Mientras el gobierno federal coloca el tema en sus ruedas de prensa matutinas y padres de familia en todo el mundo preguntan cómo abordar el uso de celulares e internet con sus hijos, especialistas locales advierten que la respuesta no está en la prohibición, sino en un trabajo conjunto que empiece por algo simple: que los adultos entiendan de qué hablan los adolescentes cuando dicen que van a «farmear aura».
«Hay mucha preocupación, y eso es bueno, porque los adultos crecimos sin redes sociales. Ellos nacieron con el internet; para ellos navegar, picarle al teléfono y crear su identidad en TikTok o en los videojuegos es su forma de convivencia», señala una especialista que trabaja el tema con familias y escuelas en la entidad.
El dilema, explica, es que las niñas, niños y adolescentes tienen derecho al acceso a la tecnología, banda ancha e internet, derecho consagrado en la Ley General de los Derechos de las Niñas, Niños y Adolescentes. Sin embargo, ese acceso conlleva riesgos crecientes: violencia digital, enganche, deterioro de la salud mental y reclutamiento forzado.
En Aguascalientes, el tema no es nuevo. Desde el año pasado ya existen lineamientos para el uso del teléfono celular en el salón de clases, lo que coloca a la entidad un paso adelante respecto a otras regiones del país. A nivel nacional, el INEGI mide el ciberacoso desde 2015, y los datos son tercos: las personas de 12 a 19 años son el grupo que más violencia sufre en entornos digitales.
La violencia, precisa la especialista, adopta múltiples formas. Está el bullying tradicional migrado a las pantallas: el meme, la foto manipulada, el comentario hiriente. Pero con la llegada de la inteligencia artificial generativa, el riesgo se multiplica. «Ya ni siquiera tiene que ser una foto real; les toman la cara y la pegan en otro cuerpo desnudo», advierte sobre la violencia sexual digital, que afecta principalmente a niñas y adolescentes.

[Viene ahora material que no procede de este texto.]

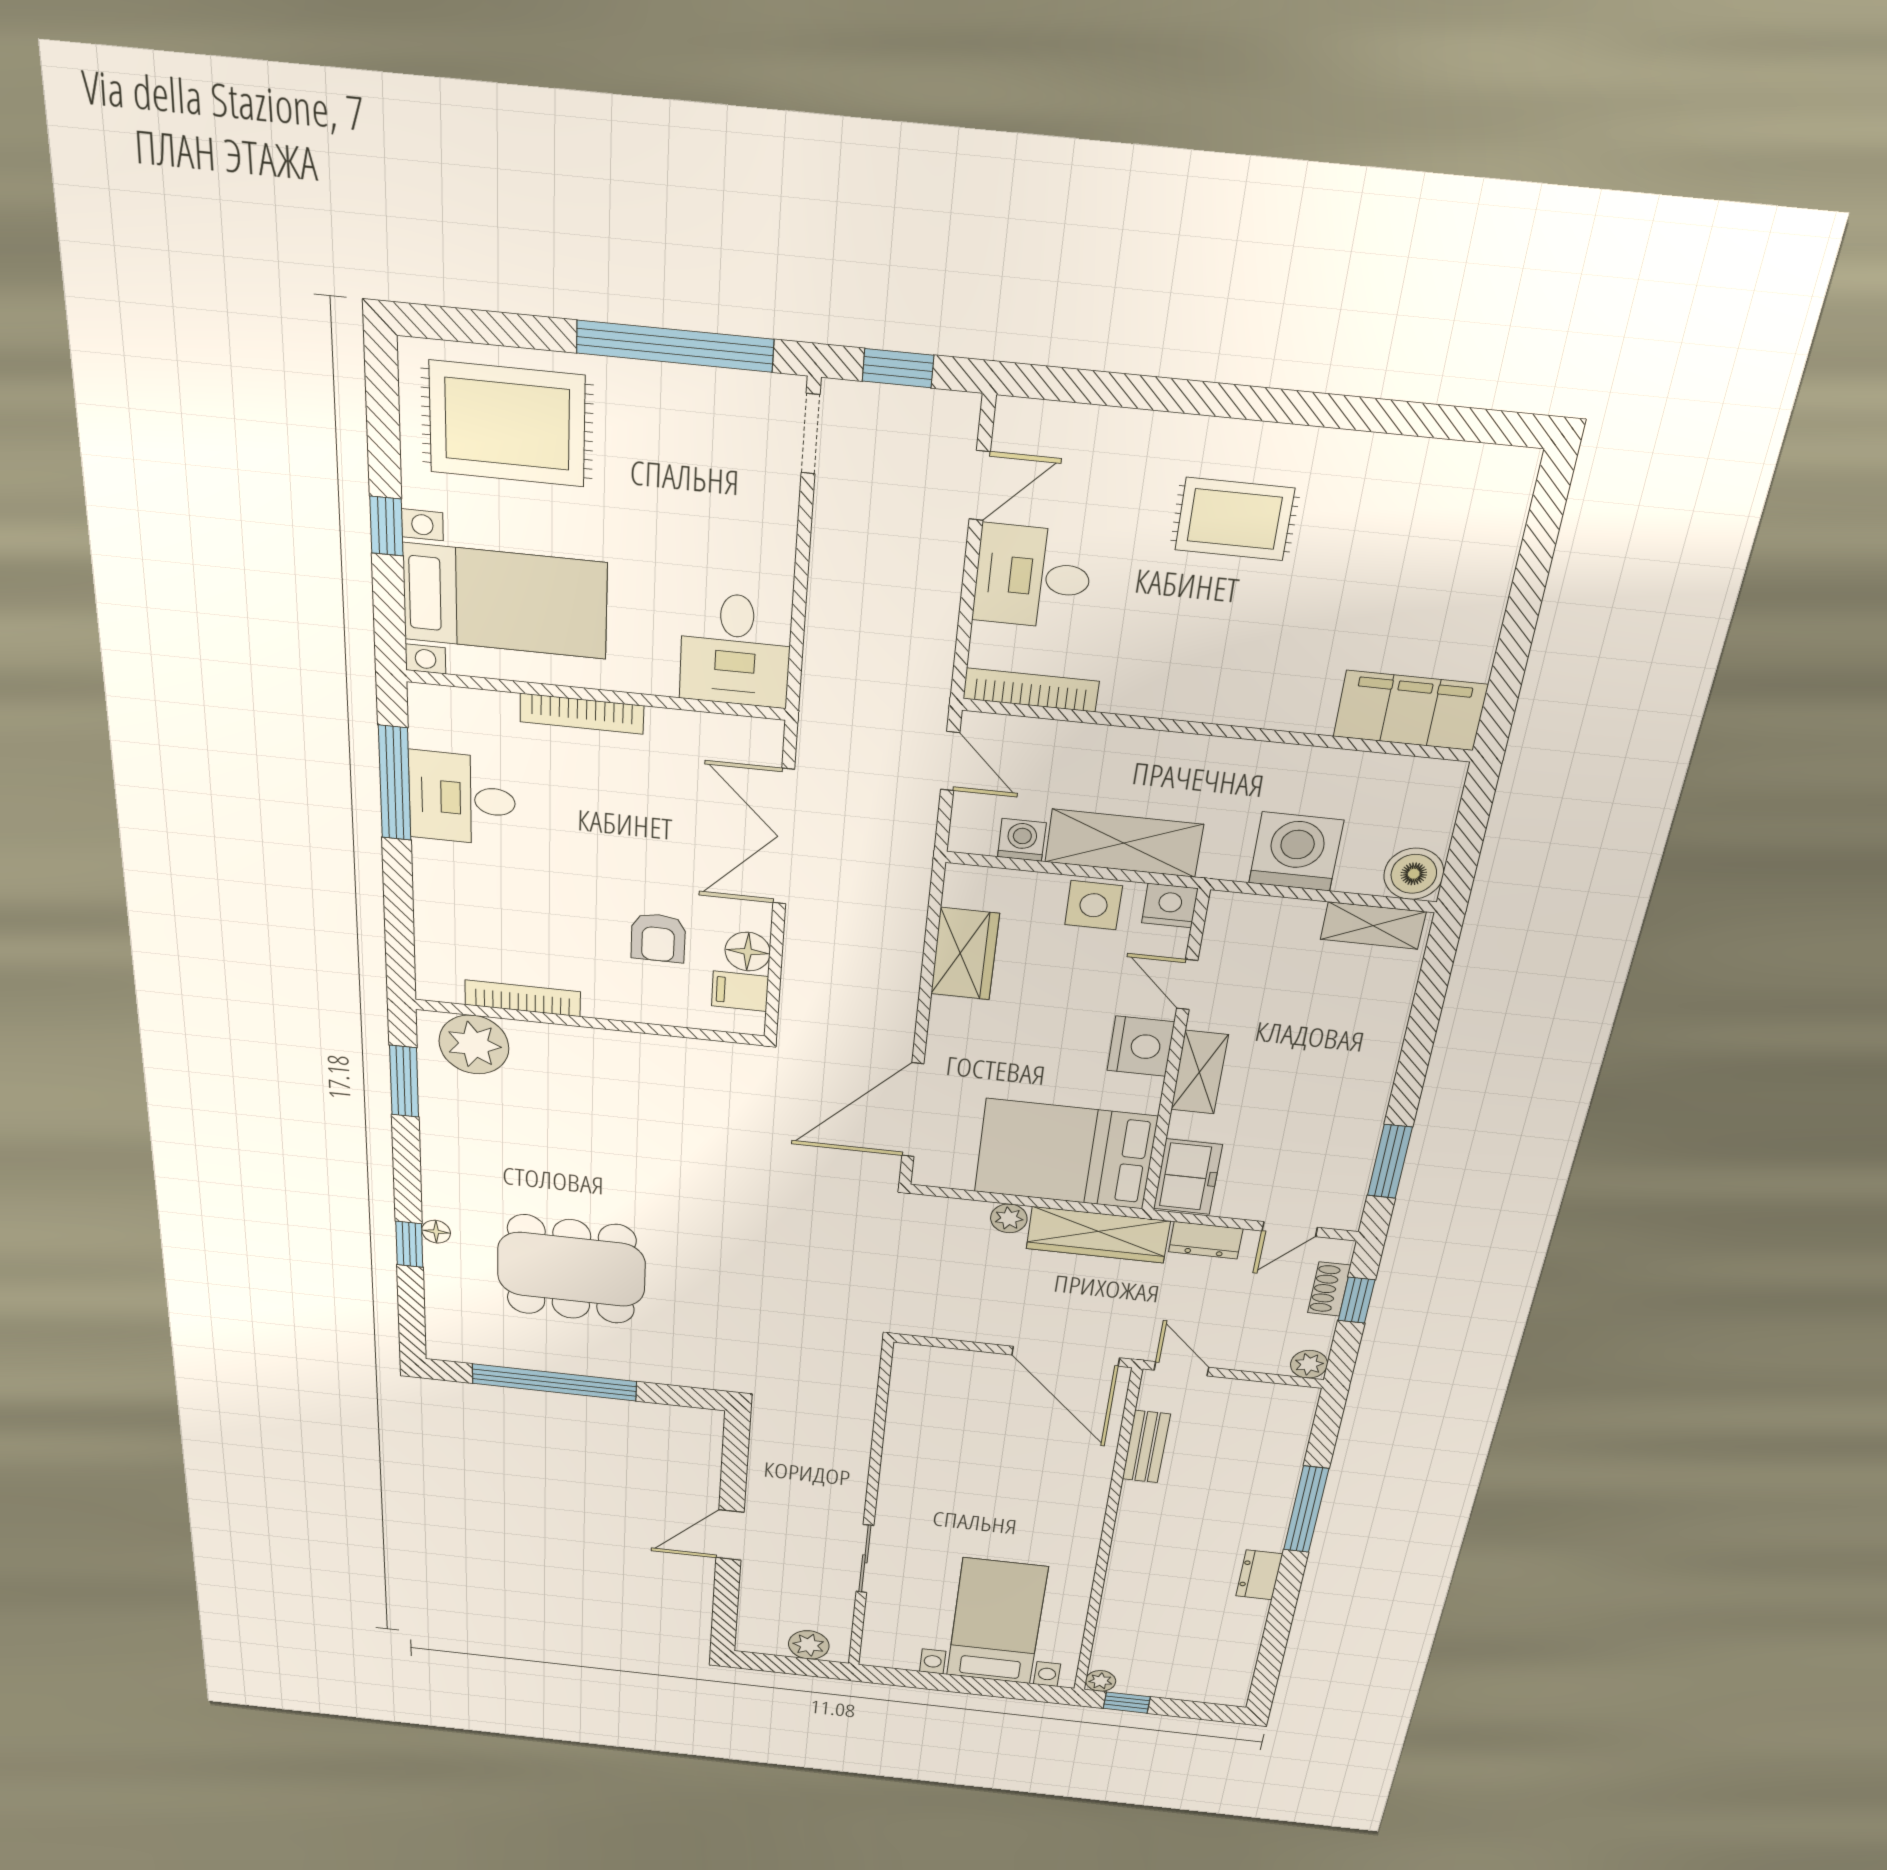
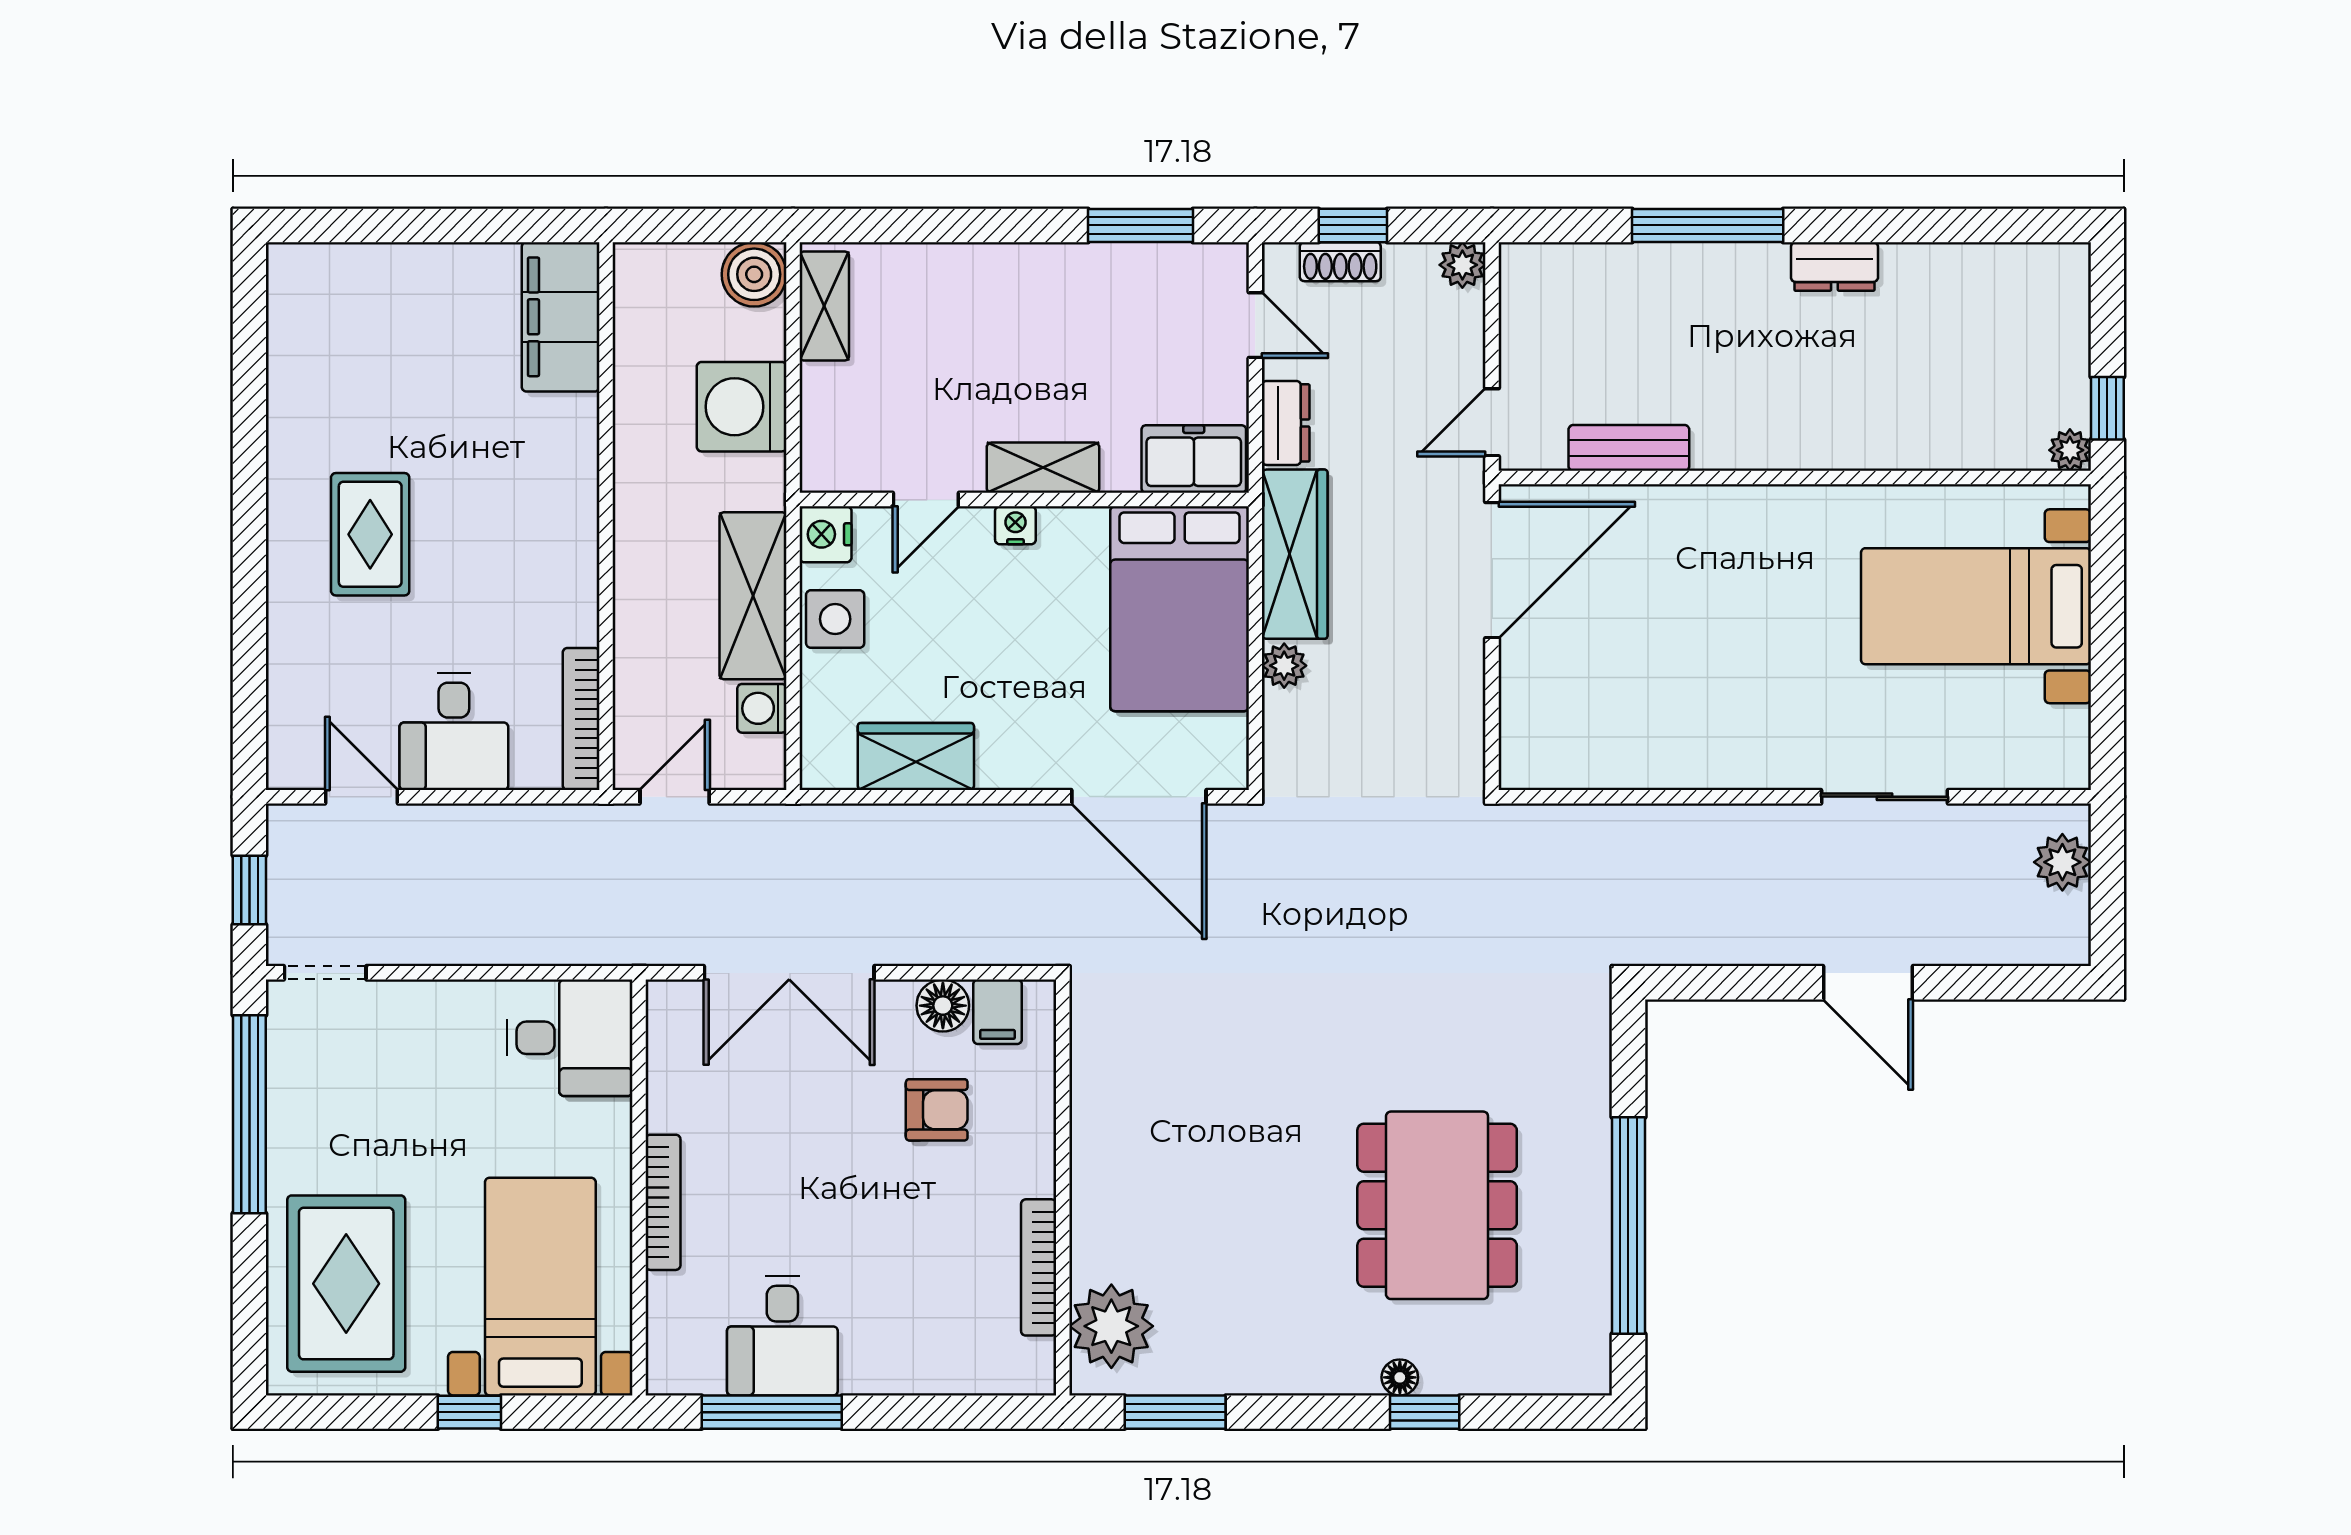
nightstand: (1141, 1046) -> (1015, 525), width x0.53, depth x0.56

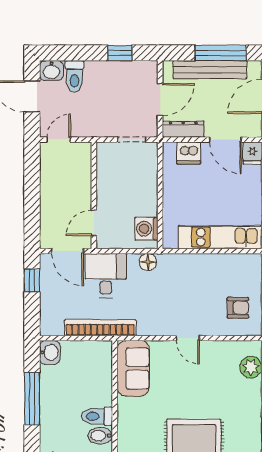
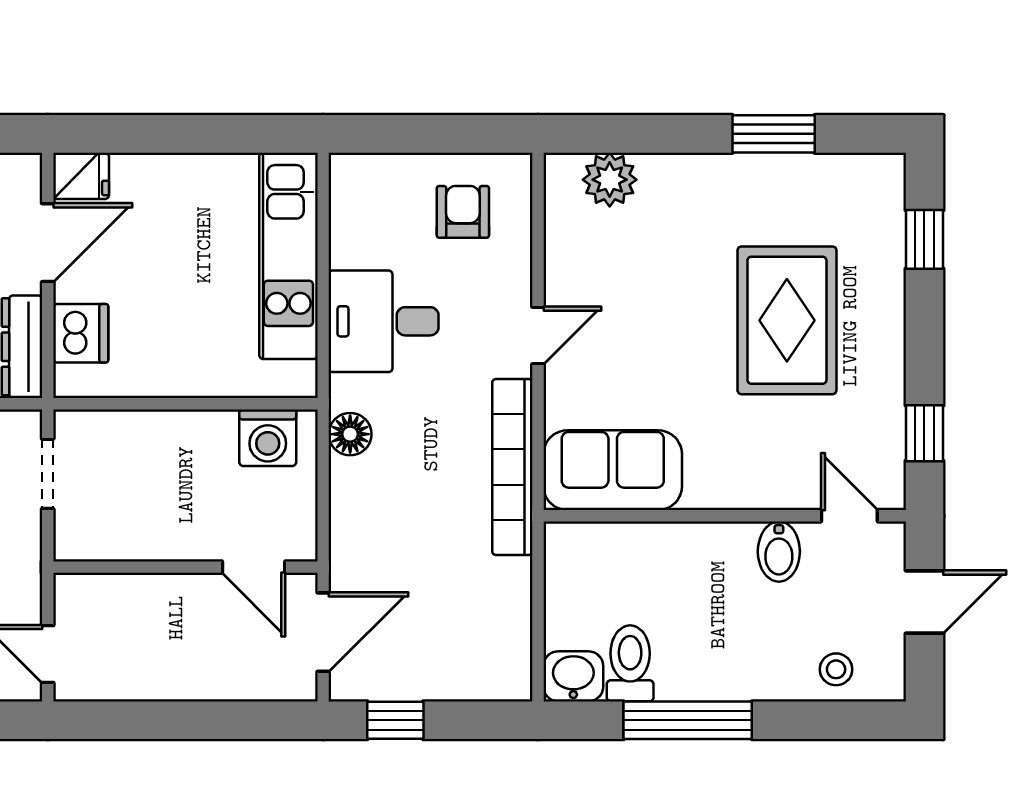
desk: (106, 276) -> (384, 321), moved
bookcase: (100, 328) -> (512, 467), moved
toilet: (97, 416) -> (630, 663), moved, turned 180

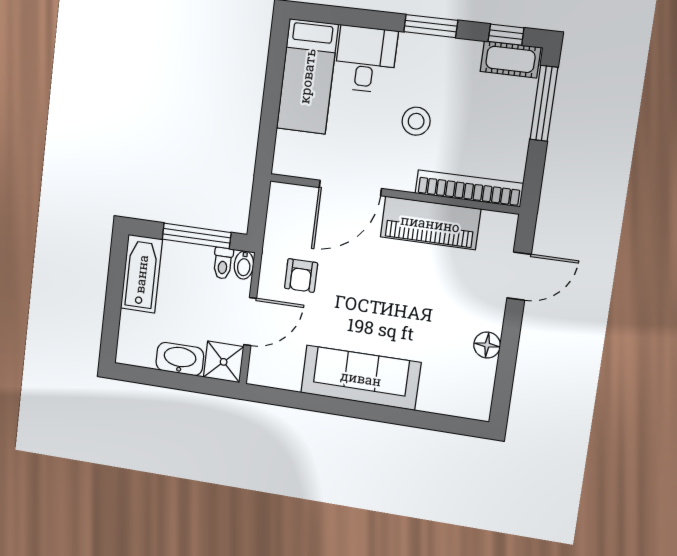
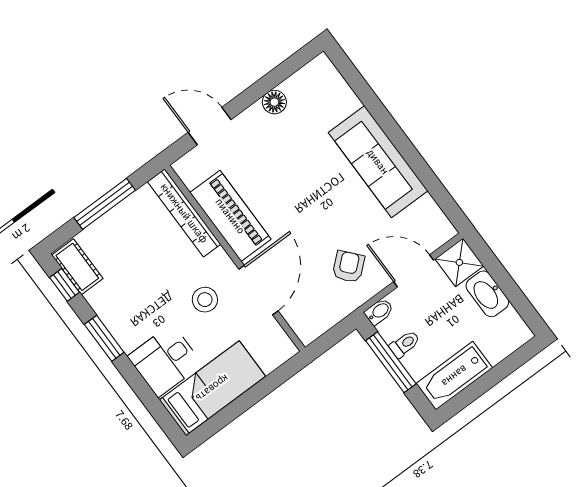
window: (544, 103) -> (105, 204), moved
stool: (416, 121) -> (205, 300), moved
door: (350, 188) -> (258, 290), hinge flipped
toilet: (223, 263) -> (405, 344), moved
armchair: (301, 276) -> (348, 267), turned -41

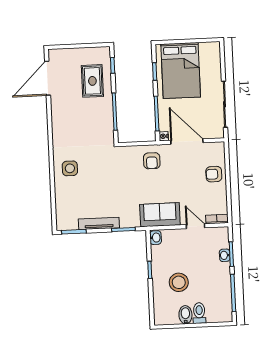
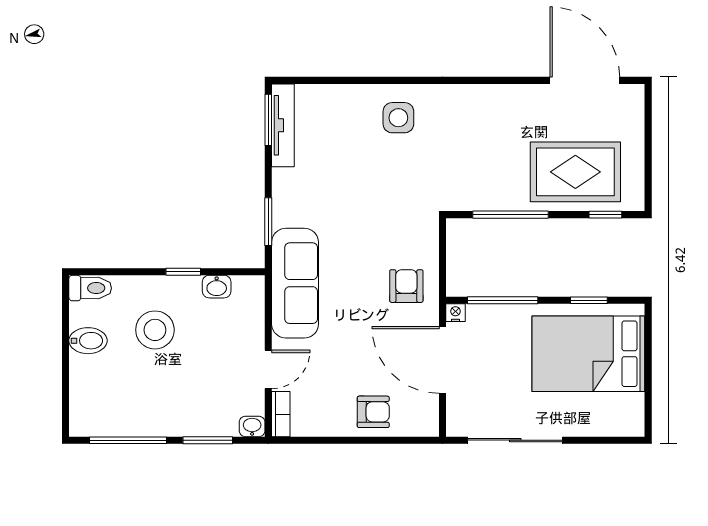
rug: (92, 81) -> (575, 172), width x1.36, depth x1.43
door: (187, 142) -> (442, 360), swing flipped
armchair: (152, 161) -> (406, 286), turned 90
armchair: (214, 174) -> (373, 412), turned 90
sofa: (160, 215) -> (295, 283), width x1.36
tv unit: (99, 223) -> (283, 125), moved
washbasin: (156, 238) -> (217, 287), moved
washbasin: (225, 255) -> (252, 426), moved
toilet: (199, 313) -> (90, 288), moved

No obstante, los varones también son víctimas, sobre todo por estereotipos de género y apariencia: si no juegan fútbol, si usan lentes, si son «muy morenos» o no tienen los tenis de moda. El acoso escala cuando se suman factores como la orientación sexual o la identidad de género.
Frente a esto, la especialista rechaza que basten los discursos motivacionales. «Podemos hablar un montón de amor propio, pero esas vocecitas y comentarios allá afuera lastiman. Por eso tiene que ser un trabajo en equipo», subraya.
Ese equipo, dice, debe integrar a familias, maestros, instancias de salud y educación públicas, y a las propias empresas tecnológicas. «Si pensamos que solamente en la escuela se resuelve, no estamos viendo toda la problemática. Los maestros pueden hablar del tema en el salón, pero ¿qué hacen si en la escuela no hay una psicóloga que los acompañe o un protocolo claro?».
El primer paso, insiste, es romper la barrera de desconocimiento entre generaciones. Muchos padres no saben qué es «farmear aura», qué redes usa su hijo o cómo funciona un videojuego. «Esa desconexión les genera temor y les impide acercarse. Necesitan herramientas para poder hablar del tema sin miedo», concluye.
La tarea, en suma, no es quitar el teléfono, sino enseñar a usarlo sin generar violencia. Y para eso, advierte, primero los adultos tienen que entender el lenguaje de quienes ya no conciben un mundo sin pantallas.